We don’t know until we try

A couple of weeks ago I gave a lecture on library resources to about 20 fourth-year students. Included in the show-and-tell was our new libguide-based subject guide, and my new meebo widget. I took the opportunity to ask, “So you can contact me by phone, email, meebo, or face-to-face. Which do you think you’d be most likely to use?”

The responses were: email or face-to-face. A bit disappointing (after I’d spent some time explaining to colleagues and managers the advantages of the meebo widget) but interesting.

But. That was Friday. On Monday I got a Meebo query, and on Tuesday I got another Meebo query. So even though the class had said they would use some other method to contact me, 10% of them, while browsing the subject guide, saw that I was online and thought they’d contact me that way after all.

I officially approve of asking users what they think about things – but it’s not perfect. The only way to be sure whether something’s useful or not is to try it out (and market it!)

[Obligatory acknowledgement that we can’t try out and market everything. But we were already using a meebo room for online reference, so adding a widget to my libguides took me less than 10 minutes.]

Library on Location

Last year a colleague and I took a laptop and some borrowable material out of the library to a couple of places by student cafes to see what kind of interest we’d get. (We originally planned to call the service “Laptop Librarians”, but some of our other colleagues have very dodgy minds, so we ended up calling it “Library on Location” instead.) We ran six trial sessions, then Christmas and various other projects intervened, but we eventually wrote up our Library on Location report (pdf, 166kB).

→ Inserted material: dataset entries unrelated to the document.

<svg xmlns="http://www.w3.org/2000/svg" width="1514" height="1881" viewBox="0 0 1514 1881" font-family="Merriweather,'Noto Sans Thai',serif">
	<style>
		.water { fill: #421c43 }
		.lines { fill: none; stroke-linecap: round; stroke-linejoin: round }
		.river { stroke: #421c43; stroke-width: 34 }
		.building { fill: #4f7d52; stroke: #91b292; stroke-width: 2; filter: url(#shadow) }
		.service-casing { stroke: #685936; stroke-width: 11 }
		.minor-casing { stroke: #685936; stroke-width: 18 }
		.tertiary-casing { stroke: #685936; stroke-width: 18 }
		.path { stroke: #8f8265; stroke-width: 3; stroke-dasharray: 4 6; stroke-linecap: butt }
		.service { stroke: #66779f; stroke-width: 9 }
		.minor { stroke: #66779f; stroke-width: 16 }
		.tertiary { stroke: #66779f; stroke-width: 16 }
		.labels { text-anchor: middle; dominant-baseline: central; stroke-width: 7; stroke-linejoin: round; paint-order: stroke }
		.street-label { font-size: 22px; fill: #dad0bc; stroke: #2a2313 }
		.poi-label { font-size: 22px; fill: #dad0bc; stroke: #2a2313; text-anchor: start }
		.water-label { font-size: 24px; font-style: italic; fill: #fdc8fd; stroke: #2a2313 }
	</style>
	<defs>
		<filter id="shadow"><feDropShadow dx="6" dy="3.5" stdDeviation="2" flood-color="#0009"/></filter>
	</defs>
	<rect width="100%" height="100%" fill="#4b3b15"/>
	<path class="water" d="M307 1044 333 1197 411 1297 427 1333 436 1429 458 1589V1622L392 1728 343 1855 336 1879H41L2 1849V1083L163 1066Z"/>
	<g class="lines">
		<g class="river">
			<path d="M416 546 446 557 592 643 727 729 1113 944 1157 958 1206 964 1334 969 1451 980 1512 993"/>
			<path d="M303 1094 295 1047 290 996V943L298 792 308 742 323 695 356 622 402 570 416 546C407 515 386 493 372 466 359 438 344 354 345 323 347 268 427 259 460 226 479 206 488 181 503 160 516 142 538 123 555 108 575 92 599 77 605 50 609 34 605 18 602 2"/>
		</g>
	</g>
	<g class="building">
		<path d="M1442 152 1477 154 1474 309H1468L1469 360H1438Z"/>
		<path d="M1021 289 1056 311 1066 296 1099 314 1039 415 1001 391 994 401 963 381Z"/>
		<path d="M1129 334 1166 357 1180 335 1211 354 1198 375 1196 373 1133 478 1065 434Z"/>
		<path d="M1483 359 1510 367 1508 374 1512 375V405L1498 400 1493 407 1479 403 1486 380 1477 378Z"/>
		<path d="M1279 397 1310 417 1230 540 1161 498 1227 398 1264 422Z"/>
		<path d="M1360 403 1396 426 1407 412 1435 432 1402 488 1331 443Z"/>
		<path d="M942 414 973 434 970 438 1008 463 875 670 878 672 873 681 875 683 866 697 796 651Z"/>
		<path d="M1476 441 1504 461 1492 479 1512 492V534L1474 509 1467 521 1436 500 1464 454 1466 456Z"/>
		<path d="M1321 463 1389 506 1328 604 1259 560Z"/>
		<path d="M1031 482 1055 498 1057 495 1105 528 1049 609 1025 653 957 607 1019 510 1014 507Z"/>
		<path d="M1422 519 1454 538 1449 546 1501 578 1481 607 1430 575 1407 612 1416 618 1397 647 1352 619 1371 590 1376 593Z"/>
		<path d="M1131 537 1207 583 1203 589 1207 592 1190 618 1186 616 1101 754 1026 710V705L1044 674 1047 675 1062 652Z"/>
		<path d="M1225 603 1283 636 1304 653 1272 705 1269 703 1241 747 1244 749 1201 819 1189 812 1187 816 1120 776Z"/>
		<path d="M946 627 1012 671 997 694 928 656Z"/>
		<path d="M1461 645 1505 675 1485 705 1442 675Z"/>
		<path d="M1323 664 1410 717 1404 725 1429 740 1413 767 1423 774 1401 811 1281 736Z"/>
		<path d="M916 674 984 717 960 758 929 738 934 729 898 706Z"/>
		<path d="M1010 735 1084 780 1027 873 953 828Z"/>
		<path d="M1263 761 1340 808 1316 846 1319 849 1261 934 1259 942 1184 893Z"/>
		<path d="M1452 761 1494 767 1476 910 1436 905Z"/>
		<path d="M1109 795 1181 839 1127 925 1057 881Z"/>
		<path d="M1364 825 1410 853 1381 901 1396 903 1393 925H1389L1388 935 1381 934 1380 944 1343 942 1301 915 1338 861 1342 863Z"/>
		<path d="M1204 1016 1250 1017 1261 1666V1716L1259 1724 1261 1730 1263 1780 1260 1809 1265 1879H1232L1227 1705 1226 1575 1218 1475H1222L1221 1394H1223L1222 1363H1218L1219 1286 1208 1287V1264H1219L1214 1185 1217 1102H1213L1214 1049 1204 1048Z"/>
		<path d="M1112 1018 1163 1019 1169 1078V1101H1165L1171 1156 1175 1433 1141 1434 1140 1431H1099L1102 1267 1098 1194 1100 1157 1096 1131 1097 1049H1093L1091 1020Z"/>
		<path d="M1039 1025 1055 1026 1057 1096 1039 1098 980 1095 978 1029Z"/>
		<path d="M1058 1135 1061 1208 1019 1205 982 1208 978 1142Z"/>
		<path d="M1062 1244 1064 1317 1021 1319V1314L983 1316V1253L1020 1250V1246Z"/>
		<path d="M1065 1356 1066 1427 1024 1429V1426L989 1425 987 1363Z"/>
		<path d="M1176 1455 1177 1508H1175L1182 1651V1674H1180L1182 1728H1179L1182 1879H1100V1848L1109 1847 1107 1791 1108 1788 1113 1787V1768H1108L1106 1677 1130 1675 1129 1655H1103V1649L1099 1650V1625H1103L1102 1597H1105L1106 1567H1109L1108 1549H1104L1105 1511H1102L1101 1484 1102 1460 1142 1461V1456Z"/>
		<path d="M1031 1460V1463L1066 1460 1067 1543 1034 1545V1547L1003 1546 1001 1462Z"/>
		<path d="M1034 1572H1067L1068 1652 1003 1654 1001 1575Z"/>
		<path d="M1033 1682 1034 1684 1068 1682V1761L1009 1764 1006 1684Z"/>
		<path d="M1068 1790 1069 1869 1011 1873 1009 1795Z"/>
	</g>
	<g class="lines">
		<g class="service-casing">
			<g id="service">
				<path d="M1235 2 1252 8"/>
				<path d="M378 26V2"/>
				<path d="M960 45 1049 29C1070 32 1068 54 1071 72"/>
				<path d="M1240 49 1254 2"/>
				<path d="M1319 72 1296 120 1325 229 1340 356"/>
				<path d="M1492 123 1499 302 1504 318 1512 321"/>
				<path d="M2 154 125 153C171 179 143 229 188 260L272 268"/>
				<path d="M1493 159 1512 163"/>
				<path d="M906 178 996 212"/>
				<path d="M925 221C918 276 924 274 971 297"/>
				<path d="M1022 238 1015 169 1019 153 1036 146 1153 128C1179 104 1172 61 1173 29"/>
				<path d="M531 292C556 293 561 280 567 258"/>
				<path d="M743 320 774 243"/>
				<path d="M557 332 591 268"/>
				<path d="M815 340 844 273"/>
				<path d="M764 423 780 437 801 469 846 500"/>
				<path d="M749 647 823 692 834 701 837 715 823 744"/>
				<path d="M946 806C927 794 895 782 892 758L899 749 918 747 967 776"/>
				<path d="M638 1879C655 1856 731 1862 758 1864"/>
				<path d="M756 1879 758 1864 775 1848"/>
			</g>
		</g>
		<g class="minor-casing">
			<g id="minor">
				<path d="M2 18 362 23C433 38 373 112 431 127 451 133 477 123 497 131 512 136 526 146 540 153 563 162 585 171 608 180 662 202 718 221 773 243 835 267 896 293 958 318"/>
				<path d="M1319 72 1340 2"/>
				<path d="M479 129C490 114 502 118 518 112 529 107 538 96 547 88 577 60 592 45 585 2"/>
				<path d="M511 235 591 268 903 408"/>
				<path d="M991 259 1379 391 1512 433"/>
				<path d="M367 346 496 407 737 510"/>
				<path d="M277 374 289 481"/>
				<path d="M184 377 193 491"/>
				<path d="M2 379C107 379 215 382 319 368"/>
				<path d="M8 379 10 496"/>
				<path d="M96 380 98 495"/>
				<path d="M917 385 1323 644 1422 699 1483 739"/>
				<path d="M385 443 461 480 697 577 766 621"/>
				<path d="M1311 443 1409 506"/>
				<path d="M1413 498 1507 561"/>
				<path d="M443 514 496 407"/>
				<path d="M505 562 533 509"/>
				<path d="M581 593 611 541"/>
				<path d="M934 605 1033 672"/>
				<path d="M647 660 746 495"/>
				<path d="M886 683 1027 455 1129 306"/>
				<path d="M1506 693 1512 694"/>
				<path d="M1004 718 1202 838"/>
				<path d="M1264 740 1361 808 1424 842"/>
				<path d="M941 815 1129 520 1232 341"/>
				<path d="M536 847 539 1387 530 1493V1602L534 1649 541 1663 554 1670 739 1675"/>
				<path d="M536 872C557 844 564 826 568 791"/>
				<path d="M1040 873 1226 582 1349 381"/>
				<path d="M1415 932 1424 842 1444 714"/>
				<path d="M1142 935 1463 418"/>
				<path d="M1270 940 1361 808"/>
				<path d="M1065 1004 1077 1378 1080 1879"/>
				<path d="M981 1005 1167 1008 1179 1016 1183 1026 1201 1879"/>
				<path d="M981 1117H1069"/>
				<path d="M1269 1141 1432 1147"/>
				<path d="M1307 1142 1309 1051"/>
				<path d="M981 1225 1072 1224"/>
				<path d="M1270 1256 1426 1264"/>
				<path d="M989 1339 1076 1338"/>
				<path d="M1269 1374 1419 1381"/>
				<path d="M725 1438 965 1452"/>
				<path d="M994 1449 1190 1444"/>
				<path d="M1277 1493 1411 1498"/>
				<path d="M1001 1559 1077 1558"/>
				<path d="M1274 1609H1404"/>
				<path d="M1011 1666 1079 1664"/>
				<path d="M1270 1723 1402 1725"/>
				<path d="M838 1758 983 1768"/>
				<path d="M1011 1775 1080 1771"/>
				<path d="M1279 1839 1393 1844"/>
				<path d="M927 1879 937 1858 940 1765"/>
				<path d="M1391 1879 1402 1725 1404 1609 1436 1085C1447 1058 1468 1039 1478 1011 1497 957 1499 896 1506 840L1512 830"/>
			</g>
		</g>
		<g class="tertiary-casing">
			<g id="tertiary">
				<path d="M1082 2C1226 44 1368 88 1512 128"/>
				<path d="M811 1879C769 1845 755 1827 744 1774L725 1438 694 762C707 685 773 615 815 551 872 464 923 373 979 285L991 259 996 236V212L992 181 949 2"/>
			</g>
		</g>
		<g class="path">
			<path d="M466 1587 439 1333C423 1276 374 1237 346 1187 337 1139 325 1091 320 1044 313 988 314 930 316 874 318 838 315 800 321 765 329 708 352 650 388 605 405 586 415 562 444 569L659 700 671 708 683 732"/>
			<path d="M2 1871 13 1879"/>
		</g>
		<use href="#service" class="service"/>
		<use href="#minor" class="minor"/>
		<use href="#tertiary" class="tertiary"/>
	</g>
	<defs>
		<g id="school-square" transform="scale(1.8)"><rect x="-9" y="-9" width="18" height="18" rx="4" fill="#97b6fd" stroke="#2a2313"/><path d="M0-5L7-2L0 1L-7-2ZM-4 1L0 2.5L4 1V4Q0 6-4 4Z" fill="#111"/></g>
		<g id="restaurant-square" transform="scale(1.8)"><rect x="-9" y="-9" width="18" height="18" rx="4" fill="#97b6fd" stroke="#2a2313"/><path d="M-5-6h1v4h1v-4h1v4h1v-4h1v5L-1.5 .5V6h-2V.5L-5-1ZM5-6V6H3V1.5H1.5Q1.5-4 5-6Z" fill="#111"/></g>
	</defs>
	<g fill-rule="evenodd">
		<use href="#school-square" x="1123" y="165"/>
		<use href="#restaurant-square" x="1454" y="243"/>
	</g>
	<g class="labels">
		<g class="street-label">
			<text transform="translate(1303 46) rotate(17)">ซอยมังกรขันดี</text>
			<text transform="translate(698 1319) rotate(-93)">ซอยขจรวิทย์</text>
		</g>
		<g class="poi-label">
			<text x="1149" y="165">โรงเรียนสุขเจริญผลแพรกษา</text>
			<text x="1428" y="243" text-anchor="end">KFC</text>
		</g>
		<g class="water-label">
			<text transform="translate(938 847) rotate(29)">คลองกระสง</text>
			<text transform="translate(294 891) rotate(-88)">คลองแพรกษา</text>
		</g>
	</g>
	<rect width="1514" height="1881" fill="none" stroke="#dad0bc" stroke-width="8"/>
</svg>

Short version: it was fun, feedback was positive, staffing is not always easy.

We felt it was definitely worth further investigation, so we’re now running a second trial with a fixed time and place to see if having a regular service increases usage through familiarity. One of the things we’re doing for that is getting our wonderfully cooperative colleagues to collect desk statistics back at our respective home branches to see how statistics “on location” at the same time compare.